Drug aid program threatened

Prescription subsidy for elderly, disabled might lose its funding

More than 25,000 affected

Plan's administrator, CareFirst, might cut its contribution

January 25, 2002|By Jeff Barker | Jeff Barker,SUN STAFF

The future is uncertain for a popular new program providing thousands of elderly and disabled Marylanders with a measure of relief from the high cost of prescription drugs.

The same state legislators who conceived the plan last year are scrambling to recoup a threatened loss of funding that could prevent the program from surviving through the middle of next year, as originally planned.

"We've got to at least maintain what we have and hopefully find nickels and dimes to make it better," said Senate Finance Committee Chairman Thomas L. Bromwell.

But the original funding is in danger of drying up, jeopardizing a program that provides up to $1,000 worth of pharmaceutical drugs a year to each of the more than 25,000 participants who pay $10 a month to get them. More than 10,000 of the beneficiaries live in the Baltimore area.

Bromwell and other legislators were given little state money by the governor's office when they fashioned the aid package last year, so they relied on the private sector. The program, administered by CareFirst BlueCross BlueShield, is funded mostly with money from the insurer.

In return for covering otherwise uninsurable people with various illnesses, the state gives CareFirst and two other carriers a discount on hospital rates. In July, Maryland began reducing the discount from 4 percent to 2.5 percent - and uses the resulting pool of money to help fund the $22 million drug program.

The drug program's problem is that CareFirst might phase out its coverage of the hard to insure. CareFirst, which is trying to convert from nonprofit to for-profit status, says it's concerned about the cost of continuing to insure such people. Although it plans for now to continue to enroll those who couldn't otherwise get insurance, it says it's not sure how much longer it can participate without burdening other clients through higher premiums. "We have no intention at this time of pulling out, but things could change," said CareFirst spokesman Jim Day.

If CareFirst were to drop out of the program for the hard to insure, the state would be left without a primary partner to help pay for - and run - the drug subsidy program for seniors. People may enroll if they are eligible for Medicare and their income is up to 300 percent of the federal poverty line - $34,830 for a couple or $25,770 for a single person.

"If CareFirst converts to for-profit, then the drug program could fall apart," Robert E. McCoy, a retired college business professor from Annapolis, said during an interview yesterday. McCoy leads United Seniors of Maryland, an advocacy group.

CareFirst said yesterday that it wants to work with the Assembly on crafting new programs for prescription drug users and the uninsured - but it doesn't know what role it might play in those programs. "We want to find a solution so individuals who are uninsurable have access to care," said CareFirst lobbyist Fran Doherty.

★ ★ ★ ★ ★

## [WORK TASK]
Continue the article on Maryland's threatened prescription drug aid program from the point where it stops. The listing that comes next has no connection to the article on Maryland's prescription drug aid program.

★ ★ ★ ★ ★

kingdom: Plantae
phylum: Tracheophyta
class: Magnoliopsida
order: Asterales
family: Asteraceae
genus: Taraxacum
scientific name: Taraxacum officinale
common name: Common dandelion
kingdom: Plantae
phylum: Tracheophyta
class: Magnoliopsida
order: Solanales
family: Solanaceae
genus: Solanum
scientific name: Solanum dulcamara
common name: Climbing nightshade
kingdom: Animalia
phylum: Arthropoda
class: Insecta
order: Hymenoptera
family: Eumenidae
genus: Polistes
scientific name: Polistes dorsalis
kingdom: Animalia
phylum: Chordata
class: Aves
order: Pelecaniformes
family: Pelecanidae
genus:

★ ★ ★ ★ ★

## [RESPONSE BELOW]
Doherty, McCoy and Ernie Crofoot, another activist for senior citizens, were among a handful of witnesses who appeared before a House Economic Matters Committee hearing yesterday on the future of the drug program.

Crofoot, a retired union official, said he is frustrated by the federal government's continued failure to create an outpatient drug benefit under Medicare, the health program for the elderly and disabled. Maryland's subsidy program, which began in July, was intended as a stopgap until Congress delivered a national remedy - but now, even the state's short-term fix is threatened.

"We have to look at the real problem," Crofoot said. "Something has to be done about the price of drugs. Somebody has to grab hold of this thing and say, `Mr. Drug Company, you are greedy.'"

About 200,000 Maryland Medicare recipients lack prescription drug coverage, and about 837,000 Maryland residents don't have health insurance of any kind.

Besides creating a new insurance program, the General Assembly also provided $2.5 million last year for MedBank, a nonprofit service that provides a limited amount of free drugs, made available by pharmaceutical companies. Gov. Parris N. Glendening's budget for the next fiscal year provides $3 million for that program to continue.

Economic Matters Chairman Michael E. Busch said he hopes the drug insurance program can continue as well, although perhaps in a revised form.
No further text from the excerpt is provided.